There were other places too, that were affected but were not highlighted by the media. We have a record of reported deaths from the following places affected by typhoon Sendong:
Bukidnon province 77, in Negros Oriental and Dumaguete city 44 persons, Compostela Valley 5 persons, Lanao del Sur 4 persons and in Zamboanga del Norte 3 persons.

In Sta Cruz, (Misamis Oriental) where our church is beside the sea and the where Christmas Institute was being held, the activity was aborted because the sea water rose to hide tide. Logs floated, 4 dead human bodies were seen floating and there were cows and other animals, too, that drowned. In San Francisco (Agusan Sur) the Christmas Institute was also aborted because water rose up to the waist line as session was going on. In Vintar (Bukidnon) the Christmas Institute continued in spite of the flood that went in the church. The Visayas, particularly Dumaguete City, was also severely affected.


While those affected by Sendong were still recovering from shock and trauma, another calamity took place. An earthquake with an intensity of 6.9 on the Richter Scale on February 6 hit the Visayas, particularly the Islands of Negros and Cebu.

None of our members were casualties but our church buildings were affected. Altar cross fell, walls collapsed, floors cracked, ceiling fell.
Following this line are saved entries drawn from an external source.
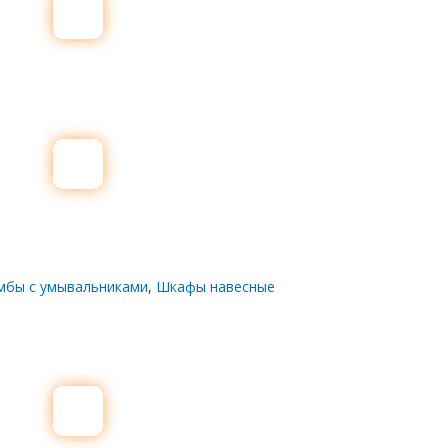
мбы с умывальниками
,
Шкафы навесные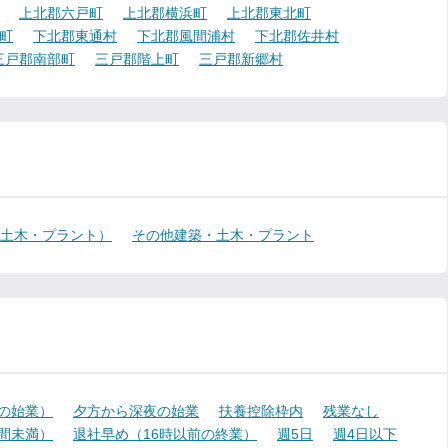
上北郡六戸町
上北郡横浜町
上北郡東北町
町
下北郡東通村
下北郡風間浦村
下北郡佐井村
三戸郡南部町
三戸郡階上町
三戸郡新郷村
・土木・プラント）
その他建築・土木・プラント
降の始業）
夕方から深夜の始業
扶養控除枠内
残業なし
時間未満）
退社早め（16時以前の終業）
週5日
週4日以下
Hardest hit was the Church in Jimalalud.
A team from Asuncion Perez went to Jimalalud. They distributed relief goods. Funds from the Episcopal Areas of Bishop Juan and Bishop Arichea were given to help in the repairs of the damages.
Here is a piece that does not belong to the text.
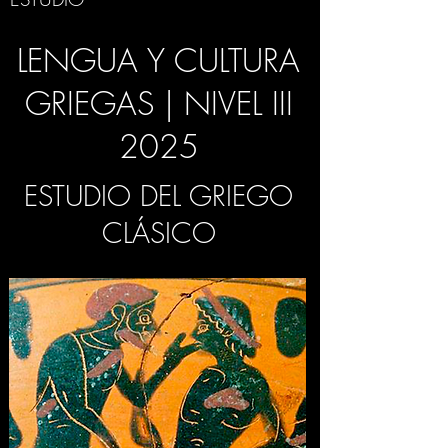
LENGUA Y CULTURA
GRIEGAS | NIVEL III
2025
ESTUDIO DEL GRIEGO
CLÁSICO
We want to express our deep gratitude to those who showed their concern and love at the height of the disasters. Many individuals took initiative in this endeavour: District Superintendents, pastors, deaconesses, lay leaders, and bishops. Local churches and various organizations, religious and otherwise, both locally and from afar, got involved. The list would be long. They prayed. They visited the affected areas. They talked to the survivors. They organized disaster response committees. They gathered and distributed relief goods. They raised funds. These deeds are an expression of faith manifested in love. We thank God for these things. “We know that in all things God works for good with those who love him, those whom he has called according to his purpose.”